The recent interest rate cut provides relief for mortgage holders amid a broader caution.

The RBA’s latest move would suggest the need for caution given the subdued activity across the broader Australian economy, however locally our economy seems to be moving forward very nicely with good growth in many sectors.

For the real estate market, the latest interest rate cut supports a continuation of the relative stability we have experienced so far this year. Rates were already very low and the balance of power between buyers and vendors has levelled.

For those in a secure position to buy, this further rate cut provides a good opportunity to begin their mortgage journey at the bottom of the rate cycle. For vendors, demand remains robust for properly price properties.

Under the current conditions, mortgage holders should take the opportunity to have a closer look at their budgets and streamline their expenses.
Now is the time for people to take stock and put in place sound platforms for their future. It might mean shopping around for a cheaper interest rate, consolidating their debts, actually increasing their mortgage repayments if there is scope to do so, and looking at other ways to save on expenses.

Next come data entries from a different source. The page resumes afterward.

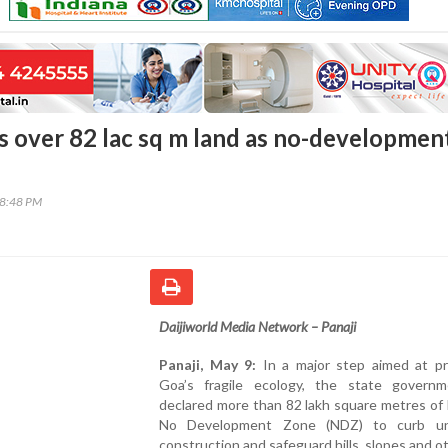
s over 82 lac sq m land as no-developmen
38:48 PM
Daijiworld Media Network – Panaji
Panaji, May 9:
In a major step aimed at pr
Goa’s fragile ecology, the state govern
declared more than 82 lakh square metres of 
No Development Zone (NDZ) to curb un
construction and safeguard hills, slopes and o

For those who are serious about entering the market, their focus should be on growing their savings and taking the necessary steps to maximise their borrowing capacity.

Local builders are busy providing new homes with an increase of 29.1% in residential building approvals for the March 2016 Quarter. Demand has largely been driven by “Baby Boomers” relocating to the Coffs Coast along with a strong residential investment from a range people choosing property as their preferred investment vehicle. “Boomers” are looking to regional centres that have good infrastructures such as health facilities, airport, and general amenities.

Regional locations that can offer an appealing lifestyle with a comparatively low entry level are sought after and Northern NSW has four regions that meet that criterion and includes Coffs Harbour. Often you find they are searching for a home to live in as well as an investment property to provide income. Income returns from fixed term funds and shares are low at present so the property investment option is now being preferred.

Investors from around Australia have been monitoring our local property market and are now starting to see the value it represents and they are investing in a mix of property types.
Comparing the Rental Yields – The average gross rental yields for separate houses in Coffs Harbour was 4.5% in the December Quarter 2015, whilst the yield for units was 5.0%. By comparison, the average yields for the Greater Sydney region were 2.7% and 3.9%, respectively, for houses and units in the December Quarter 2015.